When you ask kids what they want to be when they grow up, common answers are astronauts, actors, athletes, teachers, presidents and race car drivers. But when Ahmed Alamer was a kid, he knew exactly what he wanted to be: an enterprise software developer.
As a boy, he always thought deeper about the video games he was playing and the software he was seeing.
“I was always into computer games, but I started to think [about] people [who] made these games,” he said. “Whenever I went to the bank, I was always curious to look at the screen that the employees were using just to see what kind of software they are [using].”

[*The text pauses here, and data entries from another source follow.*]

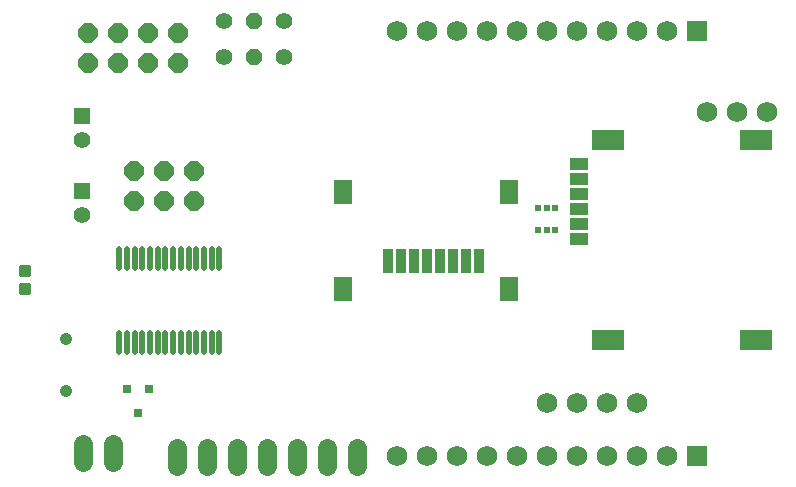
<source format=gbr>
G04 EAGLE Gerber X2 export*
%TF.Part,Single*%
%TF.FileFunction,Soldermask,Bot,1*%
%TF.FilePolarity,Negative*%
%TF.GenerationSoftware,Autodesk,EAGLE,8.6.3*%
%TF.CreationDate,2023-08-17T09:39:48Z*%
G75*
%MOMM*%
%FSLAX34Y34*%
%LPD*%
%AMOC8*
5,1,8,0,0,1.08239X$1,22.5*%
G01*
%ADD10R,1.752600X1.752600*%
%ADD11C,1.752600*%
%ADD12R,0.601600X0.601600*%
%ADD13R,0.501600X0.601600*%
%ADD14R,2.711600X1.661600*%
%ADD15R,1.601600X1.001600*%
%ADD16R,1.409600X1.409600*%
%ADD17C,1.409600*%
%ADD18R,0.901600X2.109600*%
%ADD19R,1.551600X2.101600*%
%ADD20P,1.539592X8X292.500000*%
%ADD21C,1.422400*%
%ADD22C,0.247650*%
%ADD23C,0.482600*%
%ADD24C,1.051600*%
%ADD25C,1.625600*%
%ADD26P,1.759533X8X202.500000*%
%ADD27P,1.759533X8X22.500000*%
%ADD28R,0.701600X0.801600*%


D10*
X477000Y380000D03*
D11*
X451600Y380000D03*
X426200Y380000D03*
X400800Y380000D03*
X375400Y380000D03*
X350000Y380000D03*
X324600Y380000D03*
X299200Y380000D03*
X273800Y380000D03*
X248400Y380000D03*
X223000Y380000D03*
D12*
X341750Y229980D03*
D13*
X349250Y229980D03*
D12*
X356750Y229980D03*
X356750Y211980D03*
D13*
X349250Y211980D03*
D12*
X341750Y211980D03*
D14*
X400900Y287400D03*
X526900Y287400D03*
X526900Y118400D03*
X400900Y118400D03*
D15*
X376900Y267100D03*
X376900Y254400D03*
X376900Y241700D03*
X376900Y229000D03*
X376900Y216300D03*
X376900Y203600D03*
D16*
X-44196Y308196D03*
D17*
X-44196Y288196D03*
D16*
X-44196Y244696D03*
D17*
X-44196Y224696D03*
D18*
X215286Y185040D03*
X226286Y185040D03*
X237286Y185040D03*
X248286Y185040D03*
X259286Y185040D03*
X270286Y185040D03*
X281286Y185040D03*
X292286Y185040D03*
D19*
X177250Y161580D03*
X317290Y161580D03*
X177250Y243564D03*
X317290Y243564D03*
D10*
X477000Y20000D03*
D11*
X451600Y20000D03*
X426200Y20000D03*
X400800Y20000D03*
X375400Y20000D03*
X350000Y20000D03*
X324600Y20000D03*
X299200Y20000D03*
X273800Y20000D03*
X248400Y20000D03*
X223000Y20000D03*
X349250Y64770D03*
X374650Y64770D03*
X400050Y64770D03*
X425450Y64770D03*
X485140Y311150D03*
X510540Y311150D03*
X535940Y311150D03*
D20*
X101600Y388620D03*
X101600Y358140D03*
D21*
X127000Y388620D03*
X76200Y388620D03*
X76200Y358140D03*
X127000Y358140D03*
D22*
X-96171Y181261D02*
X-96171Y173831D01*
X-96171Y181261D02*
X-88741Y181261D01*
X-88741Y173831D01*
X-96171Y173831D01*
X-96171Y176307D02*
X-88741Y176307D01*
X-88741Y178783D02*
X-96171Y178783D01*
X-96171Y181259D02*
X-88741Y181259D01*
X-96171Y166021D02*
X-96171Y158591D01*
X-96171Y166021D02*
X-88741Y166021D01*
X-88741Y158591D01*
X-96171Y158591D01*
X-96171Y161067D02*
X-88741Y161067D01*
X-88741Y163543D02*
X-96171Y163543D01*
X-96171Y166019D02*
X-88741Y166019D01*
D23*
X72136Y124587D02*
X72136Y108077D01*
X65634Y108077D02*
X65634Y124587D01*
X59136Y124587D02*
X59136Y108077D01*
X52636Y108077D02*
X52636Y124587D01*
X46134Y124587D02*
X46134Y108077D01*
X39637Y108077D02*
X39637Y124587D01*
X33139Y124587D02*
X33139Y108077D01*
X26637Y108077D02*
X26637Y124587D01*
X20137Y124587D02*
X20137Y108077D01*
X13635Y108077D02*
X13635Y124587D01*
X7132Y124587D02*
X7132Y108077D01*
X635Y108077D02*
X635Y124587D01*
X-5862Y124587D02*
X-5862Y108077D01*
X-12365Y108077D02*
X-12365Y124587D01*
X-12365Y179197D02*
X-12365Y195707D01*
X-5862Y195707D02*
X-5862Y179197D01*
X635Y179197D02*
X635Y195707D01*
X7132Y195707D02*
X7132Y179197D01*
X13635Y179197D02*
X13635Y195707D01*
X20137Y195707D02*
X20137Y179197D01*
X26637Y179197D02*
X26637Y195707D01*
X33139Y195707D02*
X33139Y179197D01*
X39637Y179197D02*
X39637Y195707D01*
X46134Y195707D02*
X46134Y179197D01*
X52636Y179197D02*
X52636Y195707D01*
X59136Y195707D02*
X59136Y179197D01*
X65639Y179197D02*
X65639Y195707D01*
X72136Y195707D02*
X72136Y179197D01*
D24*
X-57702Y75026D03*
X-57702Y119026D03*
D25*
X-42926Y30734D02*
X-42926Y15494D01*
X-17526Y15494D02*
X-17526Y30734D01*
D26*
X50546Y261366D03*
X50546Y235966D03*
X25146Y261366D03*
X25146Y235966D03*
X-254Y261366D03*
X-254Y235966D03*
D27*
X-39116Y353060D03*
X-39116Y378460D03*
X-13716Y353060D03*
X-13716Y378460D03*
X11684Y353060D03*
X11684Y378460D03*
X37084Y353060D03*
X37084Y378460D03*
D25*
X188468Y27178D02*
X188468Y11938D01*
X163068Y11938D02*
X163068Y27178D01*
X137668Y27178D02*
X137668Y11938D01*
X112268Y11938D02*
X112268Y27178D01*
X86868Y27178D02*
X86868Y11938D01*
X61468Y11938D02*
X61468Y27178D01*
X36068Y27178D02*
X36068Y11938D01*
D28*
X-5944Y76548D03*
X13056Y76548D03*
X3556Y56548D03*
M02*

</source>
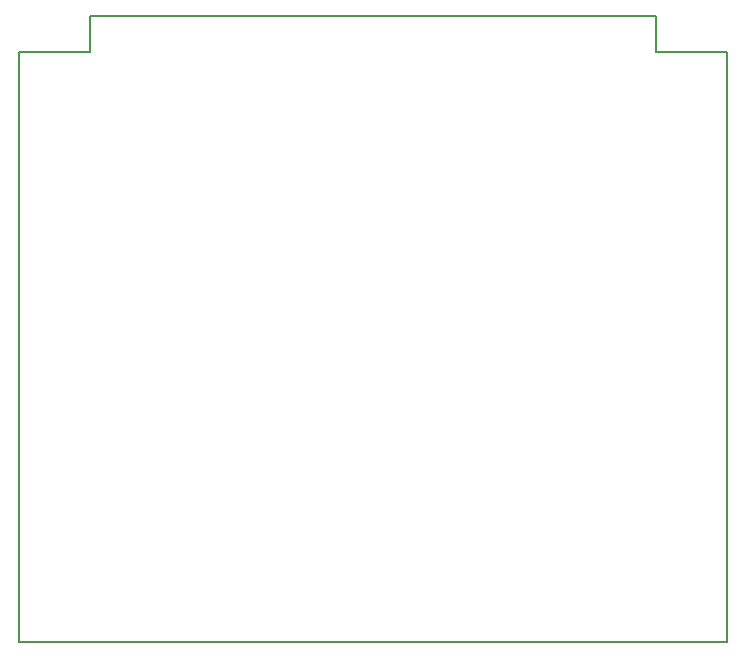
<source format=gbr>
G04 #@! TF.GenerationSoftware,KiCad,Pcbnew,(5.1.2-1)-1*
G04 #@! TF.CreationDate,2019-12-27T17:04:05-07:00*
G04 #@! TF.ProjectId,NuisanceEngine,4e756973-616e-4636-9545-6e67696e652e,rev?*
G04 #@! TF.SameCoordinates,Original*
G04 #@! TF.FileFunction,Profile,NP*
%FSLAX46Y46*%
G04 Gerber Fmt 4.6, Leading zero omitted, Abs format (unit mm)*
G04 Created by KiCad (PCBNEW (5.1.2-1)-1) date 2019-12-27 17:04:05*
%MOMM*%
%LPD*%
G04 APERTURE LIST*
%ADD10C,0.150000*%
G04 APERTURE END LIST*
D10*
X104000000Y-50000000D02*
X110000000Y-50000000D01*
X104000000Y-47000000D02*
X104000000Y-50000000D01*
X56000000Y-47000000D02*
X104000000Y-47000000D01*
X56000000Y-50000000D02*
X56000000Y-47000000D01*
X50000000Y-50000000D02*
X56000000Y-50000000D01*
X110000000Y-100000000D02*
X110000000Y-50000000D01*
X50000000Y-100000000D02*
X110000000Y-100000000D01*
X50000000Y-50000000D02*
X50000000Y-100000000D01*
M02*

</source>
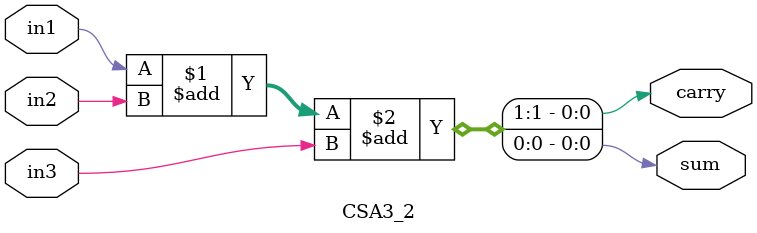
<source format=v>
/* The reproduction of Multer from wdzs

    This module is a 1bit adder with carry flag.
    
    Version list:
    1st version
        2022/08/14 by winetrs wen
*/

module CSA3_2(
    // input
    in1,
    in2,
    in3,
    // output
    sum,
    carry
);

input                                       in1;
input                                       in2;
input                                       in3;

output                                      sum;
output                                      carry;

assign {carry, sum} = in1 + in2 + in3;

endmodule

</source>
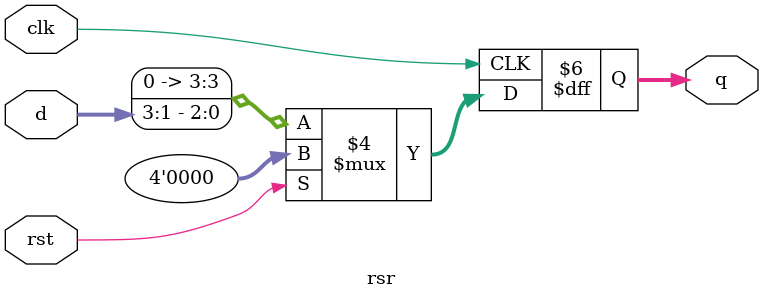
<source format=v>
`timescale 1ns / 1ps


module rsr(
    input clk,
    input rst,
    input [3:0] d,
    output reg [3:0] q
    );
    always@(posedge clk) begin
        if(rst == 1) begin
            q <= 1'b0;
        end
        else begin
            q <= {1'b0, d[3:1]};
        end
    end
endmodule

</source>
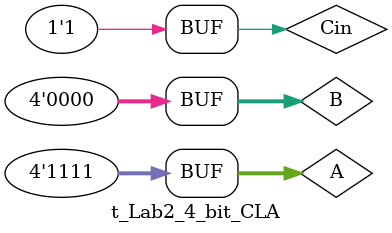
<source format=v>
module t_Lab2_4_bit_CLA;
wire [3:0] Sum;
wire Cout ;
reg [3:0] A,B;
reg Cin;
Lab2_4_bit_CLA m0(Sum,Cout,A,B,Cin);
initial
begin
    A=4'b1101;B=4'b0101;Cin=0;
#50 A=4'b1100;B=4'b1000;Cin=1;
#50 A=4'b0101;B=4'b1101;Cin=0;
#50 A=4'b1000;B=4'b1100;Cin=1;
#50 A=4'b0101;B=4'b0101;Cin=0;
#50 A=4'b1011;B=4'b1011;Cin=1;
#50 A=4'b1111;B=4'b1111;Cin=1;
#50 A=4'b1111;B=4'b0000;Cin=1;
end
endmodule

</source>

(Related: Why COBOL is still relevant)
At the age of 13, Alamer began reading programming books and learning programming languages. He started with C and Pascal, moved onto Java, and then started to use COBOL.
“I got into COBOL because I was always tempted to find a programming language that solves all the problems of enterprise software development,” Alamer said. “I had been using Java and studying it deeply, but I found a lot of problems with the design and the nature of the language.”
Today, Alamer is a 24-year-old student at the University of Bridgeport in Connecticut, studying for a master’s degree in computer science. And he has just been named the second-place winner in Micro Focus’ global COBOL coding contest.
The contest, which was created to promote Visual COBOL, ran from Oct. 7 to Dec. 17 of last year. Contestants were asked to create a video game composed of at least 50% Visual COBOL code.